[Stored entries]
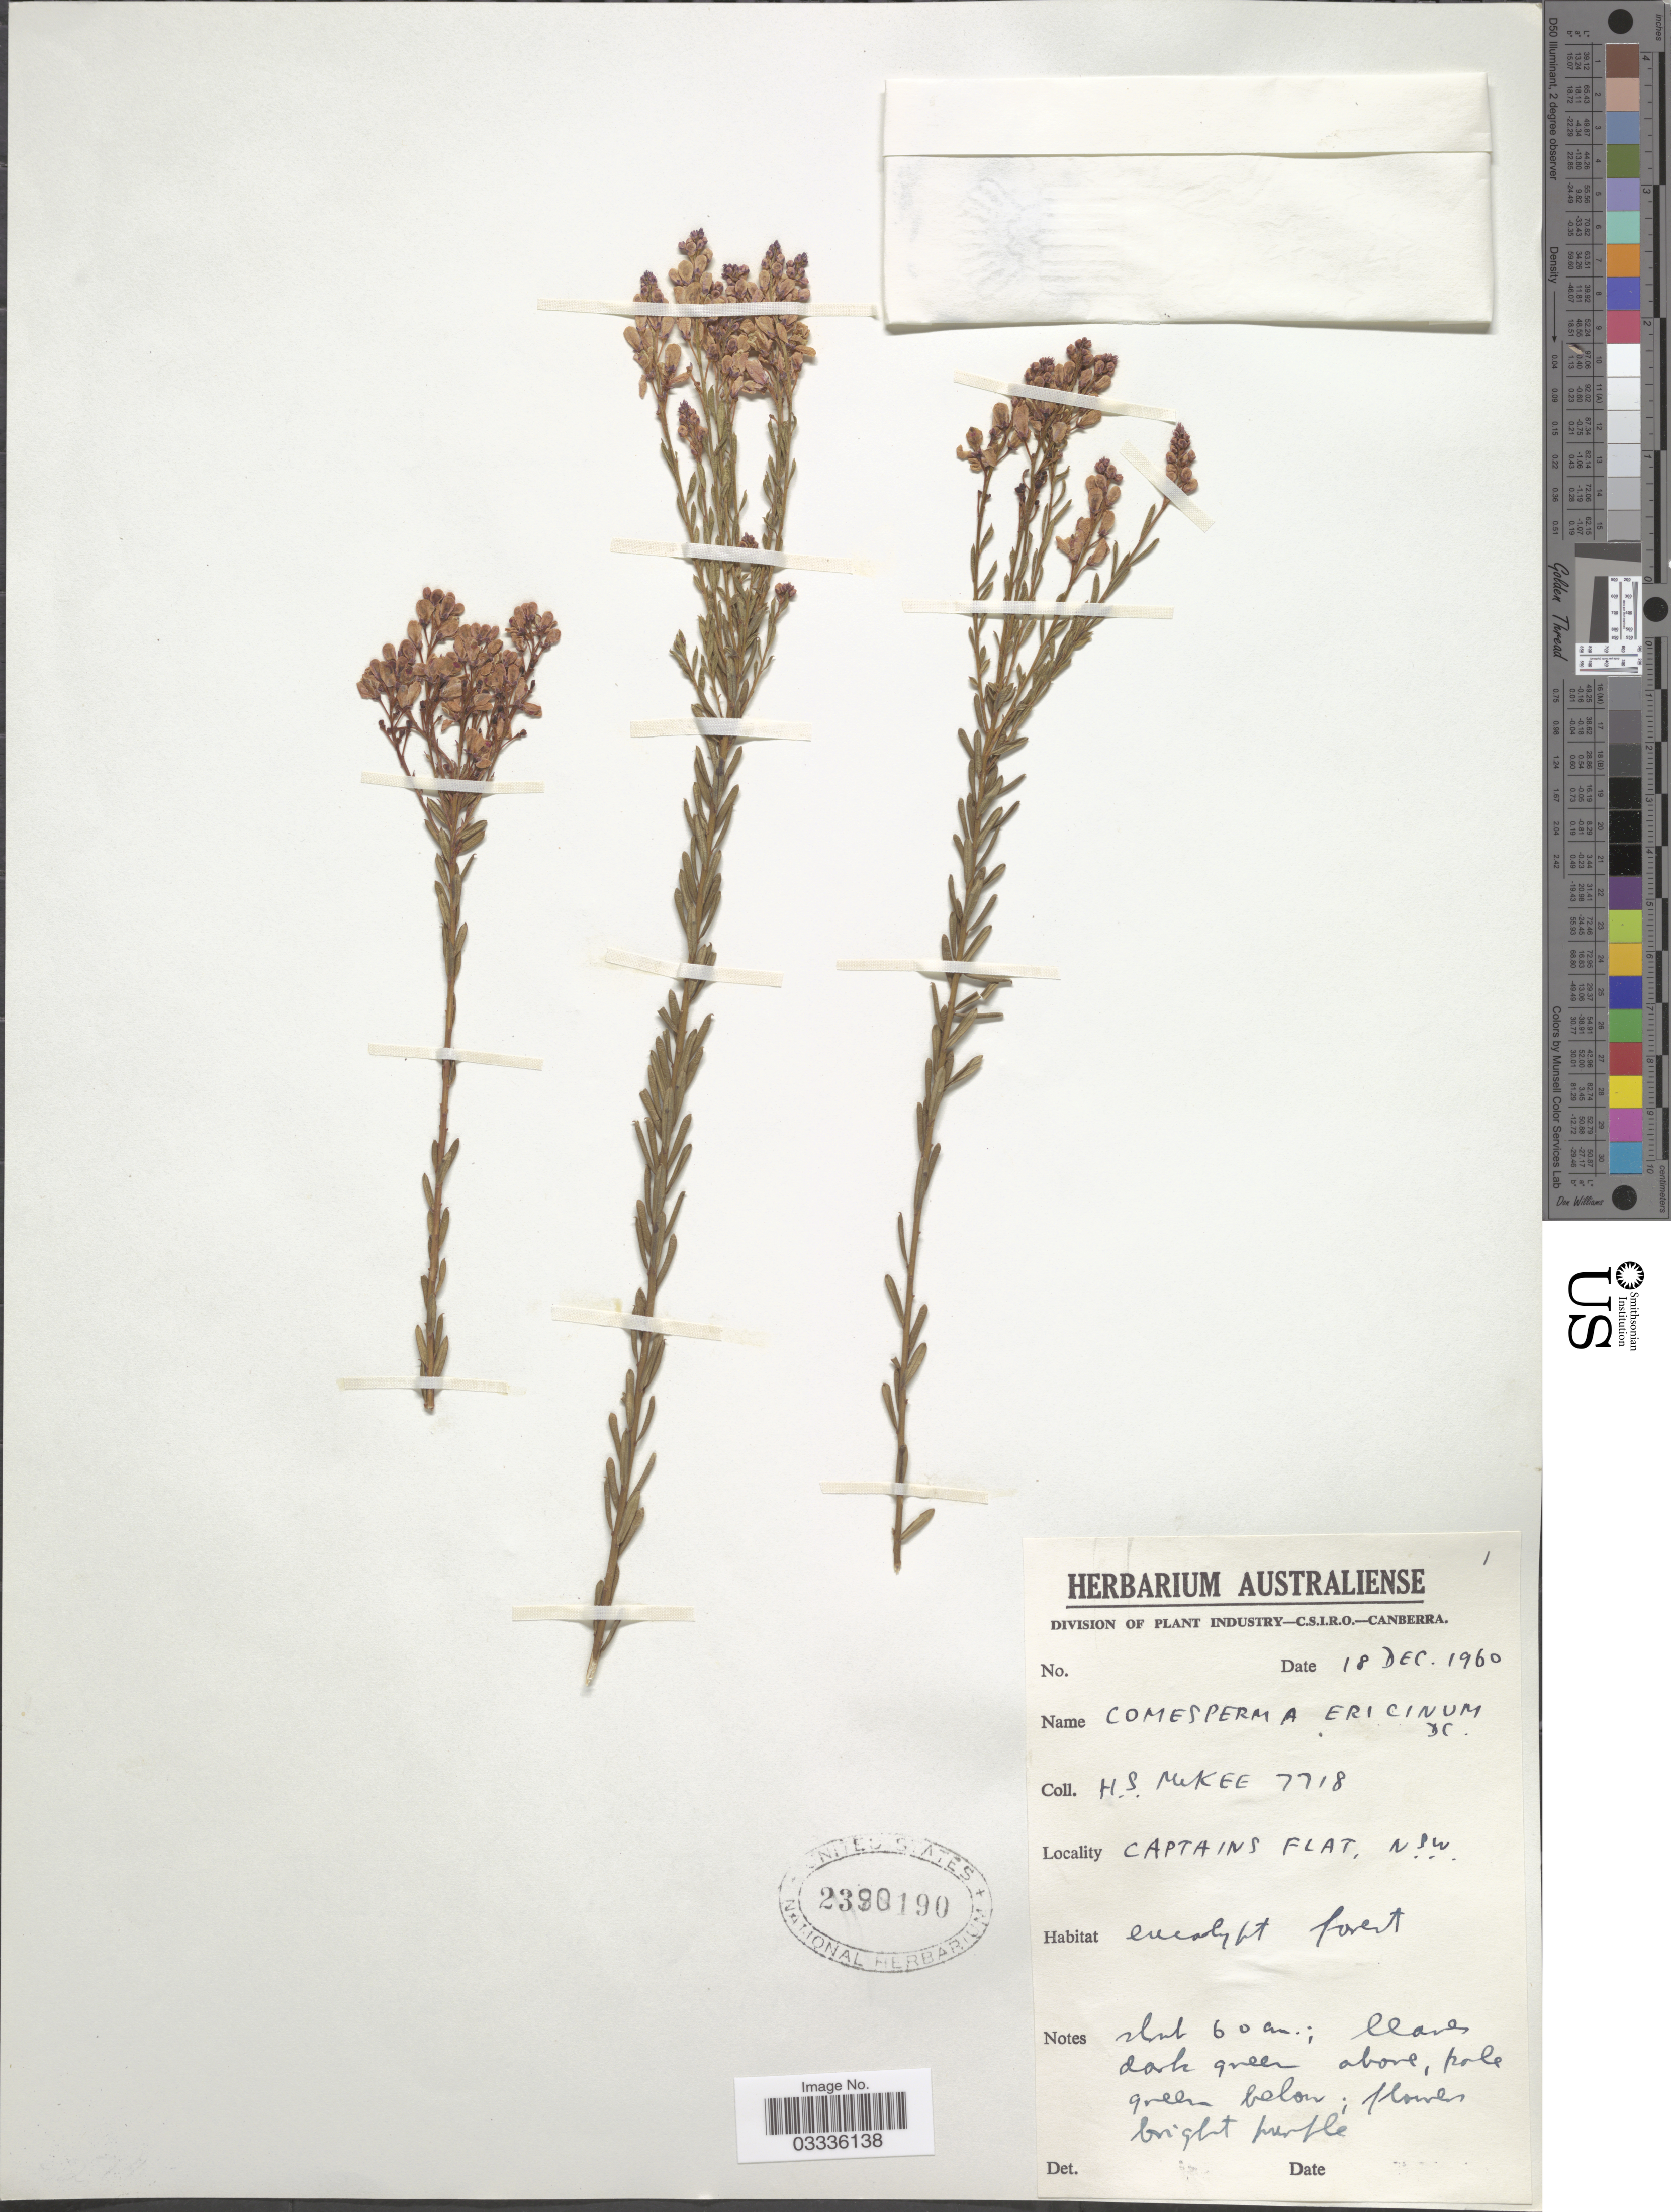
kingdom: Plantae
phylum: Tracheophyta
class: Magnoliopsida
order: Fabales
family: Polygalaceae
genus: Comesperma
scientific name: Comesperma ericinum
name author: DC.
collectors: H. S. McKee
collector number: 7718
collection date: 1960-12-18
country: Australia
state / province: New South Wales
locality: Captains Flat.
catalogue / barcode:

* Goal of the exercise:
Render the lines of these records as a JSON list of strings, with one string per line and blank lines omitted. Leave the pictures out of the answer.

* Result of this exercise:
[
  "kingdom: Plantae",
  "phylum: Tracheophyta",
  "class: Magnoliopsida",
  "order: Fabales",
  "family: Polygalaceae",
  "genus: Comesperma",
  "scientific name: Comesperma ericinum",
  "name author: DC.",
  "collectors: H. S. McKee",
  "collector number: 7718",
  "collection date: 1960-12-18",
  "country: Australia",
  "state / province: New South Wales",
  "locality: Captains Flat.",
  "catalogue / barcode:"
]